• **Short exercise**: Please give the number of jobs the development promised, according to the news story below about Sainsbury's pulling out of the Llangollen store.

• **Text passage**:
-=-=-

Sainsbury's pulls out of Llan store development

 
llanblogger exclusive ...
 

* Contractors started work only recently on the steel frame of the new store.

* Now with comment by Clwyd South Assembly Member Ken Skates at the foot of story


SAINSBURY’S have pulled out of plans to take over the supermarket now being built for them in Llangollen.
And the shock move leaves a question mark hanging over the 130 jobs promised by the development.
 
The store giant says it is now looking for another business to take over the 34,000 square foot building currently being built on the former Dobson & Crowther printworks site off the A5.

It was known as that as a result of tough trading conditions the store giant embarked on a review of planned new stores across the UK at the end of last year.
And this morning (Thursday) a Sainsbury’s spokesman confirmed they would be pulling out of the Llangollen development.

The spokesman said: “Following a review we have decided we will not be going ahead with the store on the site in Llangollen.
“We have not taken this decision lightly and are very disappointed we are not able to open a new shop in Llangollen.

“Since the proposals were first announced, shopping patterns have changed considerably and following a review, the scheme is no longer viable for us.


“There has been a fundamental shift in the retail market and in ways of shopping, such as convenience and online which means the scheme is no longer viable.
“It was a tough decision because we had worked really hard to get the support of the local community and to get their backing for the plan.”

The spokesman added: “J-Ross are developers on the scheme and we will be taking the building in August.
“We are now speaking to a range of different businesses to gauge interest and looking for someone to occupy the building.

“We want to make sure we get someone in there as quickly as possible and do it in a way that is complementary to the town.
“We are open to ideas.”   

Stuart Davies, one of the town’s county councillors, said he had been given the bombshell news by Sainsbury’s official by telephone just before he headed off on holiday abroad early this morning.
Cllr Davies, who has been a keen supporter of the controversial development, said he was “saddened” by the announcement and hoped the new store, currently in the early stages of construction on the former Dobson & Crowther site off the A5, could still be taken over by another supermarket company such as Aldi or Lidl.

-=-=-

• **Extracted data**:
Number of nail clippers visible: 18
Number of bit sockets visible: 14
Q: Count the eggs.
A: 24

-=-=-

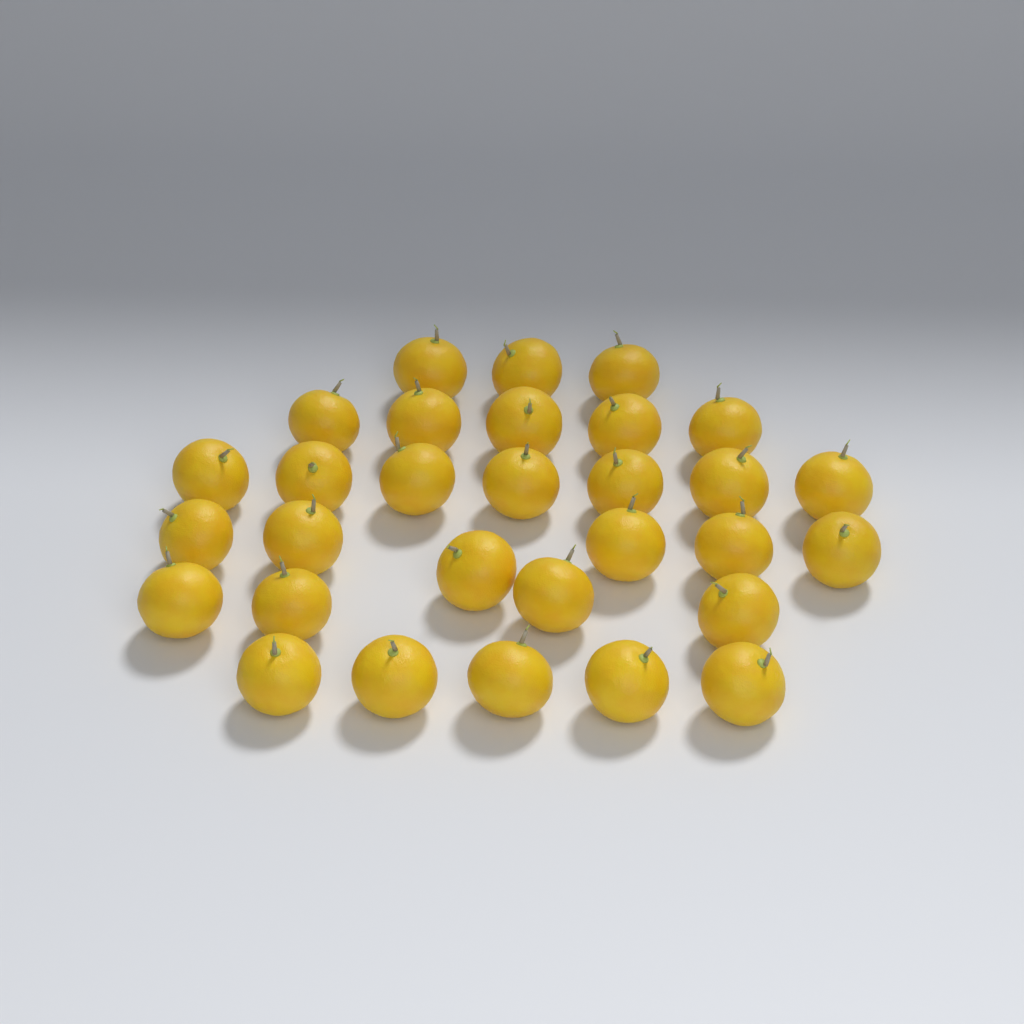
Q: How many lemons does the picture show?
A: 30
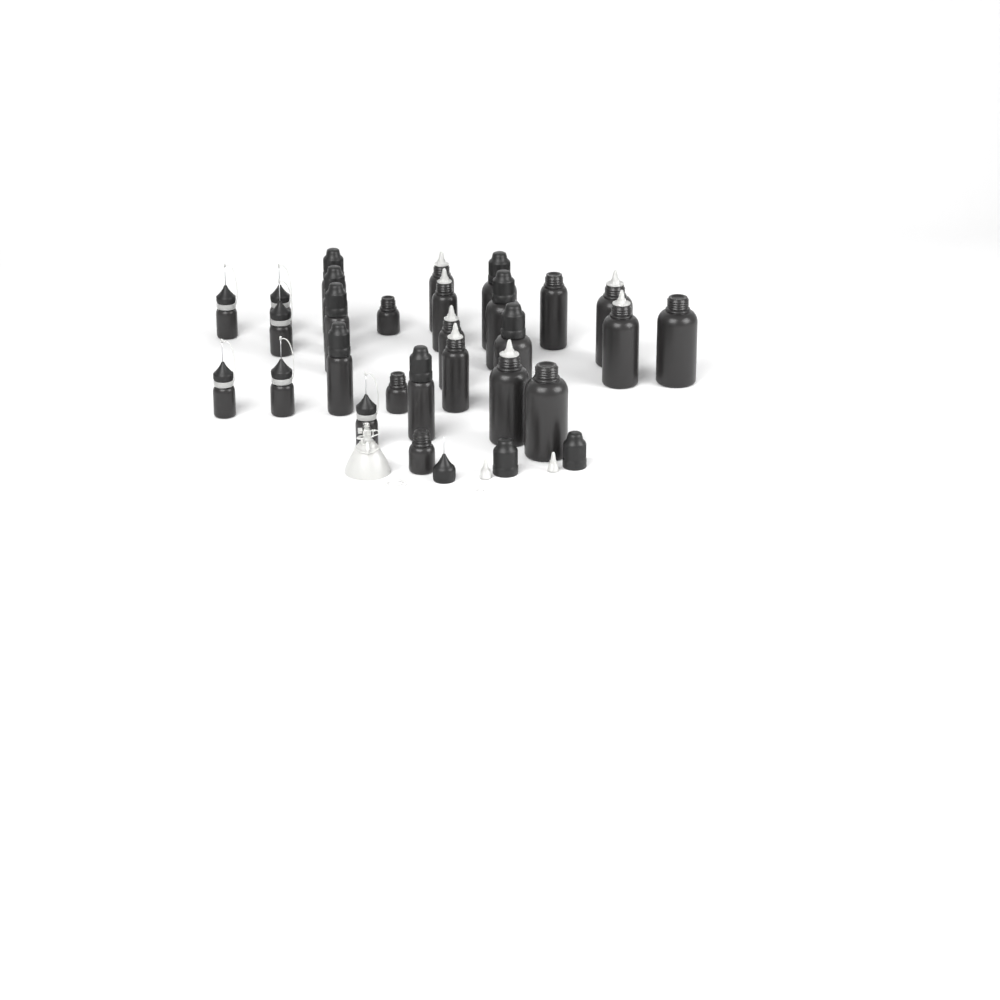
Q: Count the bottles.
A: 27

-=-=-

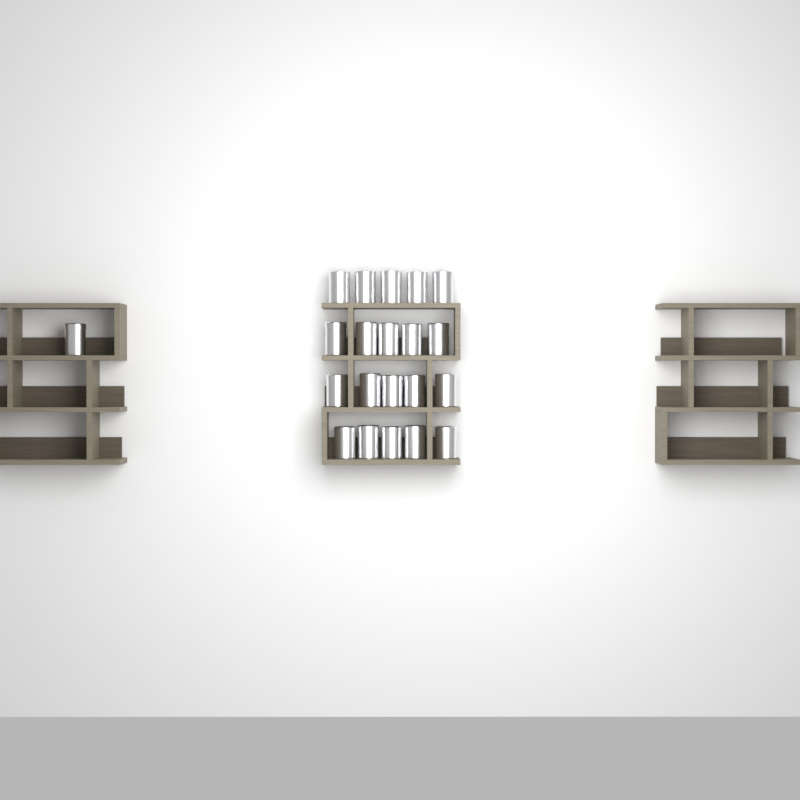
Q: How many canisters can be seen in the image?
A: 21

-=-=-

• **Written solution**: 130 jobs